Polinöropati bedenimizde yaygın olarak bulunan çevresel sonların toplu olarak hastalandığı durumları tabir eder. Sonlar uçlardan hastalanabilir, tüm hudut lifleri boyunca hastalanabilir yahut omurilikten çıktıktan çabucak sonra köklerinden hastalanabilir. Bu 3 farklı hastalanma biçimi üç farklı halde kendisini gösterir.
Uçlardan hastalanmaya en hoş örnek şeker hastalarında yahut kronik böbrek yetmezliği olanlarda görülen polinöropati halidir. Hem motor hem de duyusal lifleri etkileyebilir. Bu tip polinöropatiler çok yavaş gelişir, evvel ayaklar etkilenir, ilerleyen periyotlarda eller etkilenir. Duyusal lifler etkilenirse uyuşma olur ve çoklukla yanma, karıncalanma, ağrı üzere şikayetler de üzerine eklenir.
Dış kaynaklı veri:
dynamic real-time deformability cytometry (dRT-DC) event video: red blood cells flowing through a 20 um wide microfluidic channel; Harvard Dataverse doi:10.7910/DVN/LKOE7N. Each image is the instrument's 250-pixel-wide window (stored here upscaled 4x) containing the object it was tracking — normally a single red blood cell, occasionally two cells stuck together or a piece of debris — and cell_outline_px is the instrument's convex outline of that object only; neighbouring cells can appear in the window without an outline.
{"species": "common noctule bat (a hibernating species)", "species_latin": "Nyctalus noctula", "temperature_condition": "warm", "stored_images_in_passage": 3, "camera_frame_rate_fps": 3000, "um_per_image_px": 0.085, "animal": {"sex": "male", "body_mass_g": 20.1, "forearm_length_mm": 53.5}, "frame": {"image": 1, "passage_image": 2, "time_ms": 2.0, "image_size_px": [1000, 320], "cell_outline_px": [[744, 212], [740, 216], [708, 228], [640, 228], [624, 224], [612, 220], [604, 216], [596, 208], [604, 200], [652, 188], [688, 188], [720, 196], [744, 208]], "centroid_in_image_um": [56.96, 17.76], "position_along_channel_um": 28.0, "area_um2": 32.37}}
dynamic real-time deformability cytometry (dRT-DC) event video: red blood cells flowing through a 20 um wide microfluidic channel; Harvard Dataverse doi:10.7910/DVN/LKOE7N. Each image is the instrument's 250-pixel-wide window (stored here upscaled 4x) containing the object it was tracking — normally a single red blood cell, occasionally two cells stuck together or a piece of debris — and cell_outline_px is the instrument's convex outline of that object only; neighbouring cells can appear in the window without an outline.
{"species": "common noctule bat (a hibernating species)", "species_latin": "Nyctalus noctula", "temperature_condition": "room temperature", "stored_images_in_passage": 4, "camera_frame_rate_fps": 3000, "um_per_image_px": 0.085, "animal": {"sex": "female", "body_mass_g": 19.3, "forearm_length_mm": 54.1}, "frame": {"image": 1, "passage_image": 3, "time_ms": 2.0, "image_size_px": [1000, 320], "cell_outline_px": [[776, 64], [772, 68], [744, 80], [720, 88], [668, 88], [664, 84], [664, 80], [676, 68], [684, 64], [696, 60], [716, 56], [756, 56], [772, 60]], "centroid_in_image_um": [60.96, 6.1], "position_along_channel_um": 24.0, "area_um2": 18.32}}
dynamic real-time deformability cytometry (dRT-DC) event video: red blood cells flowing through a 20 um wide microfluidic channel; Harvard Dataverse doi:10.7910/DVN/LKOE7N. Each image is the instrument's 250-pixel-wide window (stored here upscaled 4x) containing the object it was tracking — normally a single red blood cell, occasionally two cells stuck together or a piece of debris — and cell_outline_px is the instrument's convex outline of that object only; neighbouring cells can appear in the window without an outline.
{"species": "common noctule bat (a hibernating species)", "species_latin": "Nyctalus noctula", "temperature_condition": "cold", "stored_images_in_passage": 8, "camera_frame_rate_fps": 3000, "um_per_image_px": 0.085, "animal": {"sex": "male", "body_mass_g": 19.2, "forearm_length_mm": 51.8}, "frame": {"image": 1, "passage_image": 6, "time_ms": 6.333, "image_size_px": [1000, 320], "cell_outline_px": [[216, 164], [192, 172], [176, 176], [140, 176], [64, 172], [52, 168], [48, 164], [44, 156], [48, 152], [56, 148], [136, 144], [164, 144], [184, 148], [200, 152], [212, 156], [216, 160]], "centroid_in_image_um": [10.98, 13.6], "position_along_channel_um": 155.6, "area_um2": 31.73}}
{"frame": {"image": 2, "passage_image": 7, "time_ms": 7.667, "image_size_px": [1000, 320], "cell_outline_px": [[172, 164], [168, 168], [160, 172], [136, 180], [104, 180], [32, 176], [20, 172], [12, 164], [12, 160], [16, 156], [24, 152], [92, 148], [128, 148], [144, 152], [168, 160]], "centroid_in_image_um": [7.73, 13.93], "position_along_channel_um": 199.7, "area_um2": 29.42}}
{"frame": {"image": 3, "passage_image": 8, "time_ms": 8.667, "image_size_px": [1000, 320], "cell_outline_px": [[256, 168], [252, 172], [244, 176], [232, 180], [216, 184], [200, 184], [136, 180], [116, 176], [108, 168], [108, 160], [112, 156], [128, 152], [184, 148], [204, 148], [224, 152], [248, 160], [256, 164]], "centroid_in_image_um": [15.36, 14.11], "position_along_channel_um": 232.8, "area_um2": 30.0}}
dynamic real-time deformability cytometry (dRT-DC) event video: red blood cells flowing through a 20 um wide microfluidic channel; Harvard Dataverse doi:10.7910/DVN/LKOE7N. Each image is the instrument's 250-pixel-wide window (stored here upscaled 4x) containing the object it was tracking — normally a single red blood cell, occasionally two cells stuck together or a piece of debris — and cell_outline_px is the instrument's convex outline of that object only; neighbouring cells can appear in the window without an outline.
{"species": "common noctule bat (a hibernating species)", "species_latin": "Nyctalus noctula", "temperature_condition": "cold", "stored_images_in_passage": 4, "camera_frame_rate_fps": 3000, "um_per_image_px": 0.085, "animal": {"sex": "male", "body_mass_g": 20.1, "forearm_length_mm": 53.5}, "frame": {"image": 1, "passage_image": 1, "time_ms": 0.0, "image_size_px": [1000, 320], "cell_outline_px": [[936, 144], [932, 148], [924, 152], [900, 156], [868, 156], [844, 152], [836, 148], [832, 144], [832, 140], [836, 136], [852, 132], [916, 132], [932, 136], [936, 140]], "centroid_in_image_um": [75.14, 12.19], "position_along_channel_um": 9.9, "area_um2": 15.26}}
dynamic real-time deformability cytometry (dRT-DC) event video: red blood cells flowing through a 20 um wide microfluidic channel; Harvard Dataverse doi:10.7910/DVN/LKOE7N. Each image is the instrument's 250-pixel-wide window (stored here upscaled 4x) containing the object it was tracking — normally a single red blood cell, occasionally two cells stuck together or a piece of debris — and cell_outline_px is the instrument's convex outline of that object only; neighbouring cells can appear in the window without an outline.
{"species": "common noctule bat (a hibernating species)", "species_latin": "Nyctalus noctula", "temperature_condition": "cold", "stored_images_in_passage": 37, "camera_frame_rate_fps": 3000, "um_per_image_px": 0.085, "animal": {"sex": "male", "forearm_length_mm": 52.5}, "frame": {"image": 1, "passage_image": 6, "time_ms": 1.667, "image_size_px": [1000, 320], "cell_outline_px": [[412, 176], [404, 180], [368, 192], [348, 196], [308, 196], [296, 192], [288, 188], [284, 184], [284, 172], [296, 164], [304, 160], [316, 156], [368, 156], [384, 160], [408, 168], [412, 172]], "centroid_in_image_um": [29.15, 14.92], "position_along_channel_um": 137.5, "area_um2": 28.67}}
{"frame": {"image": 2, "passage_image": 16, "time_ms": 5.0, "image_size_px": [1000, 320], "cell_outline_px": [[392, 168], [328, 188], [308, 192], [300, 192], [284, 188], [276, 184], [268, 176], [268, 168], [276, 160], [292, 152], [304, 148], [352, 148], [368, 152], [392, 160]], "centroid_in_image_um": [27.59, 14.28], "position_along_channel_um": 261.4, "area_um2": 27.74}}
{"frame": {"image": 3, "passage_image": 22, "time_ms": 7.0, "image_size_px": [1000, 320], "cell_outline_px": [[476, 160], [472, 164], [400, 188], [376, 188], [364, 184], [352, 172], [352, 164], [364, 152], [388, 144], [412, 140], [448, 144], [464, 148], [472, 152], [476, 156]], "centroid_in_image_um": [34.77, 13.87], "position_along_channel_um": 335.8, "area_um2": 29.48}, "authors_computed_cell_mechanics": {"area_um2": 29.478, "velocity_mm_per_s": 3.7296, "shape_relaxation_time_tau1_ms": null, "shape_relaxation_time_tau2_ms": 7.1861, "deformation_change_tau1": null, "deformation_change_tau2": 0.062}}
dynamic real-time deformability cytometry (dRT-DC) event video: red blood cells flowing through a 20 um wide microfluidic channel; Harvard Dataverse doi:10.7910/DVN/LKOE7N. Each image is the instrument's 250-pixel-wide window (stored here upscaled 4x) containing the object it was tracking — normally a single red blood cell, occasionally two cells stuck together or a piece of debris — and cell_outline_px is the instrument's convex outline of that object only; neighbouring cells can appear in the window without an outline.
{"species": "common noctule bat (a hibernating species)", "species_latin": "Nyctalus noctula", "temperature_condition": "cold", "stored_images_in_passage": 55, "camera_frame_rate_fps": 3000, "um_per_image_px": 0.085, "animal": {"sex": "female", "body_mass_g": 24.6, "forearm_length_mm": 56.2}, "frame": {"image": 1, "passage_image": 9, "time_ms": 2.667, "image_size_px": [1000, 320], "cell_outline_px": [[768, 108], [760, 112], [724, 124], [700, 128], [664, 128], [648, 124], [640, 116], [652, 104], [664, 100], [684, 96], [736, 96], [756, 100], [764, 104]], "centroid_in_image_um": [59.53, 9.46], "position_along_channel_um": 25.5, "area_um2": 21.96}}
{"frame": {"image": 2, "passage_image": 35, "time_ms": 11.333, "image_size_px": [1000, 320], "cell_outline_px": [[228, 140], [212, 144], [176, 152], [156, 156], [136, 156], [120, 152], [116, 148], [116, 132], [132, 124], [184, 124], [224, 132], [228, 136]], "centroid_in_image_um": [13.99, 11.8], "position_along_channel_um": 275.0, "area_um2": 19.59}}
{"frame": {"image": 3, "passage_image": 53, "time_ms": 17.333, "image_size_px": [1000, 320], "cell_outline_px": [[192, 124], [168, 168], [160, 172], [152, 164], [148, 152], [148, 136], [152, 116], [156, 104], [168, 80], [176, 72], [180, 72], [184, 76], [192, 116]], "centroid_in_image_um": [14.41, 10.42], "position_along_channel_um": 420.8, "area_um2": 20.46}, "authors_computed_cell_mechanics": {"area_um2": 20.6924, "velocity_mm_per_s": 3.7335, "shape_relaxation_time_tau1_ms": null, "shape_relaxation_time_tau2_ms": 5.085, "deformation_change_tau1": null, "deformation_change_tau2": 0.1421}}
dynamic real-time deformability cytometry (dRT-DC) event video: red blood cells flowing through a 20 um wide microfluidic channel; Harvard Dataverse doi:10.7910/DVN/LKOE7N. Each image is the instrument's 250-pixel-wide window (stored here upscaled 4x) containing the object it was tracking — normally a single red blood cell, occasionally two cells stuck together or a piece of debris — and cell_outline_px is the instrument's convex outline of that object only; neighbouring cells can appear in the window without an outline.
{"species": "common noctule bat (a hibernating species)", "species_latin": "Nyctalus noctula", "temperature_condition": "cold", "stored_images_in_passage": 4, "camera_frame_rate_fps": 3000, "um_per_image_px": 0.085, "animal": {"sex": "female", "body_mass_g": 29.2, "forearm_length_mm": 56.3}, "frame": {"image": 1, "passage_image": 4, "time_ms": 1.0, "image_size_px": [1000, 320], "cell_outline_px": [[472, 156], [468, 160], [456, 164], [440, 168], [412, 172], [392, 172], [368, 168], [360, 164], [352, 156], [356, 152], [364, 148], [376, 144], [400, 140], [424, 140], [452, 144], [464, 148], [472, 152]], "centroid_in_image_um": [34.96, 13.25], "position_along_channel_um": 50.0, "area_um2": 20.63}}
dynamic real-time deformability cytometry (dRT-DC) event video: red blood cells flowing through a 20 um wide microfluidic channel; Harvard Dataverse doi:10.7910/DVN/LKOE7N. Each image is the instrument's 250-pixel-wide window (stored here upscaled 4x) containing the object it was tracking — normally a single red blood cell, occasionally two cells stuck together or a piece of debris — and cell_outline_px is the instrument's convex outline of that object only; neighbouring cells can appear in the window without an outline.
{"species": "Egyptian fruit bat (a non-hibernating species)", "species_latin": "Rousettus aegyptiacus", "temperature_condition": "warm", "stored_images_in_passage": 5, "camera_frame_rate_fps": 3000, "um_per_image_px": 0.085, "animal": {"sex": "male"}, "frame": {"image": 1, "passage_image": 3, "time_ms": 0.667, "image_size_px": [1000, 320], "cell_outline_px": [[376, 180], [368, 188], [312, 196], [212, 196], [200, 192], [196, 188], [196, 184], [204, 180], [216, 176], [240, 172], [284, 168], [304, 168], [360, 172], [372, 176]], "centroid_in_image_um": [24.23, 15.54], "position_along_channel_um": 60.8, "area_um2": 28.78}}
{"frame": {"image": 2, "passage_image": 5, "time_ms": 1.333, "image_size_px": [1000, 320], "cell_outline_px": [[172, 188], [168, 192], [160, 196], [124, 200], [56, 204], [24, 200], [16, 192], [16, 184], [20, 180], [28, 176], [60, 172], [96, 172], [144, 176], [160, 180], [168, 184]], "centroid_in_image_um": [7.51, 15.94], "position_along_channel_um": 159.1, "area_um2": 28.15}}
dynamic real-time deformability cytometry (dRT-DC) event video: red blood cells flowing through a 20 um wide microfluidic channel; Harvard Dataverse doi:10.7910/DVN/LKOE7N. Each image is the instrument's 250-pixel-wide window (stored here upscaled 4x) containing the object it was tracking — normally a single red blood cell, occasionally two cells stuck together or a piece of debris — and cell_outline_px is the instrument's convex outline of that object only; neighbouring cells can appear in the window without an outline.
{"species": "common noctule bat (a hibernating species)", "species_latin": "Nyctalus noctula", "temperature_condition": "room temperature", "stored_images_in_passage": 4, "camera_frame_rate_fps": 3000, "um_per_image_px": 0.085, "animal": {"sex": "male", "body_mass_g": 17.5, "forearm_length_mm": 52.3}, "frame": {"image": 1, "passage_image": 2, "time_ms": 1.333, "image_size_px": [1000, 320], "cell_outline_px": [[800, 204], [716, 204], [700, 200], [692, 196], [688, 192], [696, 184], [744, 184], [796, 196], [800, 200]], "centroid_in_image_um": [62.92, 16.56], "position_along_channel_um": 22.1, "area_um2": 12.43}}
Motor lifler etkilenirse güçsüzlük oluşur, ayaklardaki güç kaybı yürürken parmak ucunun yere sürtmesi yahut terliğin ayakta taşınmasında zorluk biçiminde kendini gösterir.
Tüm hudut lifleri boyunca hastalanmaya ise kemoterapi ilaçları sonrası ortaya çıkan polinöropatiler örnek verilebilir. İlaçların alınmasından kısa müddet sonra başlayan ve süratle yaygınlaşarak hem ayakları ve elleri hem de bacakların ve kolların üst kısımlarını tesirler. Tekrar hem motor hem de duyusal lifler etkilenebilir. Hastalarda ayakta durmakta zorluk üzere yaygın güçsüzlük belirtileri görülür.
Hudut köklerinin hastalığına ise bağışıklık sisteminin kendi hudutlarına saldırması sonucu ortaya çıkan Guillain-Barre sendromu (otoimmün polinöropatiler) örnek verilebilir. Bu tipte tutulumda ayaklarda ve ellerde sorun olmazken yalnızca bacakların ve kolların üst kısımları öncelikle etkilenir, daha sonra ellerde ve ayaklarda da etkilenme görülür.
Lakin üstte verilen örnekler yalnızca hususun anlaşılması içindir. Hem şeker hastalığı hem kemoterapi ilaçları hem de Guillain-Barre sendromu her üç tipte de tutulum yapabilir. Ayırım lakin nörolojik muayene ve tetkikler, bilhassa EMG incelemesi ile yapılabilir. Otoimmün polinöropati düşünüldüğünde ayrıyeten beyin-omurilik sıvısı incelemeleri de kesinlikle yapılmalıdır.
Genetik olmayan polinöropatiler sıklıkla tedavi edilebilir. Metabolik yahut ilaca bağlı gelişenler neden düzeltildikten yahut ortadan kaldırıldıktan sonra tabiatıyla düzelme eğilimindedir, ilaçlarla yalnızca düzgünleşme desteklenir. Otoimmün olanlar için ivig, plazmaferez, steroid üzere tedavi seçenekleri kelam konusu olabilir. Otoimmün polinöropatilerin kronikleşmesi mümkünlüğü vardır. Bu durumda uzun vadeli bağışıklık sistemi baskılayıcı tedavilerin kullanılması gerekebilir.
Genetik geçişli polinöropatiler de vardır. Bunların en sık görüleni Charcot-Marie-Tooth (CMT) hastalığıdır. Bu hastalar sonları ileri derecede hasta olduğu halde önemli uyuşma ve güç kaybından şikâyet etmezler lakin ayaklarında form bozukluğu görülür. Tedavisi yoktur.